Houses and cars can be seen for what they are – merely little boxes – roads become arteries, and fields are sweeping plains of truth.
Then there are the things we usually gaze up at– with the morning or evening light, beauty can emanate infinitely from clouds like some ultimately tranquil drug trip. There are mountains, lakes and the sea to view from the plane window too, even the most mundane landscapes at ground level can provide fitting backdrops for the sky and the strange creatures of cloudland.
And so the green and lush landscape of North West Ireland formed the particular setting for this musical adventure. At six am on a Saturday morning, as the air gushed over metal, as hostesses inhabited poses not all that far away from 2001: A Space Odyssey, I did think it could be a good time for an Autechre record. But this morning chemicals in my brain were telling me that I wanted to transcend the very technology keeping me afloat magically in the air, to become timeless, to wonder at sweeping gullies, geysers of chemistry and hills of mist. Wordsworth would have been proud.
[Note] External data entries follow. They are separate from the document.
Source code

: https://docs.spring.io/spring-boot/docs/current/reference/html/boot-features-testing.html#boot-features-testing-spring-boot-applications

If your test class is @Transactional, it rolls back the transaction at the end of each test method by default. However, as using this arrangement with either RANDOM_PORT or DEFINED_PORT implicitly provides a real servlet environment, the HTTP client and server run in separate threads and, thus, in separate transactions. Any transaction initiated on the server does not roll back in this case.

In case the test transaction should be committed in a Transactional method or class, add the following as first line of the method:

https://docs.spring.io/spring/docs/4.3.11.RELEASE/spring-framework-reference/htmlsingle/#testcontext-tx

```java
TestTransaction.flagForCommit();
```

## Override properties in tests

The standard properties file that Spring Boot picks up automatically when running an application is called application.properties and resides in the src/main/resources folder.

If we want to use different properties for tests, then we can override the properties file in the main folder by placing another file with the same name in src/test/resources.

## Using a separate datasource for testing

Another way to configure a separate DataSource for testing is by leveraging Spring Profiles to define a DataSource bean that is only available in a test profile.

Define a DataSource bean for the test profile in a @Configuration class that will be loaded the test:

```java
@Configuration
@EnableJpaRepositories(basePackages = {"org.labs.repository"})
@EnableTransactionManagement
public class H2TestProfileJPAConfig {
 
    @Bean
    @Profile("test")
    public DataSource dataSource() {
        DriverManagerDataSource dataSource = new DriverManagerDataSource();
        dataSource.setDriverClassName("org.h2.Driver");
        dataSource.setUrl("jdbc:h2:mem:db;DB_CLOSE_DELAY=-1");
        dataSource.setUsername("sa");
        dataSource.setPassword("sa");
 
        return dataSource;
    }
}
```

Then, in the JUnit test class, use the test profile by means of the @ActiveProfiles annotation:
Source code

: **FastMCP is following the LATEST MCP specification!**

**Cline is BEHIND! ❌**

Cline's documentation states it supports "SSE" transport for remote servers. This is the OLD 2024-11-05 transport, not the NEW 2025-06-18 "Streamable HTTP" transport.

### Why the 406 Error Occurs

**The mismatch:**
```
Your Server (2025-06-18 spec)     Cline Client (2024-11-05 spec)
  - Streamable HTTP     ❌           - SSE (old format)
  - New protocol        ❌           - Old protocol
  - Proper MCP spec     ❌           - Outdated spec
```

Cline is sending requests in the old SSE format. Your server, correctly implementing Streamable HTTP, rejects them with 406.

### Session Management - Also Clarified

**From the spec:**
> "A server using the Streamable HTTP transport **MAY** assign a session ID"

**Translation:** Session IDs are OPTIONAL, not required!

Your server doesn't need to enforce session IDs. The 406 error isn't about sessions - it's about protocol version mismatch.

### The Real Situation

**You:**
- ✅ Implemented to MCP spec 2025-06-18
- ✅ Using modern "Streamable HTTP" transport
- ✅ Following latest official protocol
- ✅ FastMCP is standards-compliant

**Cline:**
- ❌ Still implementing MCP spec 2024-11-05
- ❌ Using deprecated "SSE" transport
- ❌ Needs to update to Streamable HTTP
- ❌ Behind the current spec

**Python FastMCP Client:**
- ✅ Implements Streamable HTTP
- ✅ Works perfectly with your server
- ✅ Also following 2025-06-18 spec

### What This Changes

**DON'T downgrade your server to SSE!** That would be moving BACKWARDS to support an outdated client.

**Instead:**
I’ve never been to Iceland but people tell me that the geysers and hills are like no where else in the world. It's home to active volcanoes, an economy effected most unfortunately by the world credit crunch, and a band called Sigur Ros.
Dawn broke and I found myself listening to this band – their Brackets album in fact. I was greeted by pleasant piano's and a strange voice and slowly, very slowly (because they really like to build things up first these guys), crescendoing guitars descended upon my ears and the Captain’s announcement on the tannoy became just another part of the art. The clouds and the tangible energy of music merged into one outer body experience. From my window seat, with the small reinforced plastic panel providing a portal to interzone, I became just another molecule in this massive but still tiny entity in the sky of a small planet in the corner of a universe. Normal reality and the instinct to survive slipped away and the music took over.
The virtue of Sigor Ros is their patients. The sparse drum rhythms, the smooth sliding transitions of bass notes, subtly driving the sound, beautifully simple keyboard melodies and guitars which soar like a graceful phoenix. Mood is established through such minimal means that the mere striking of an extra drum, or additional melody can strike deep into the soul. That voice of course, like Thom Yorke on ketamin, and speaking ancient Icelandic. The combination is like being transported to a historic land of hills and tribal battles fought between oddly gentle warlords, who worship Viking gods. A land where people suffer from the same worries and woes, but in different, more mysterious forms.
Samskeyti from the Brackets album is both melancholy and buoyant at once. The soundtrack to the end of a life or a brilliant tribute to the fragility of existence. Ah the world of Sigur Ros.
To be an ancient minstrel wondering magical lands or not to be. That was the question running through my head when the air hostess so rudely interrupted to inform me that my ipod could be interfering fatally with the landing equipment of this little flying machine. Rudeness.
Ouch! Bumpy landing, scared the living day shits out of my poor big sis. Ireland was a lovely hospitable place but the buildings were sometimes ugly as hell at ground level. Donegal lamb is succulent and fresh.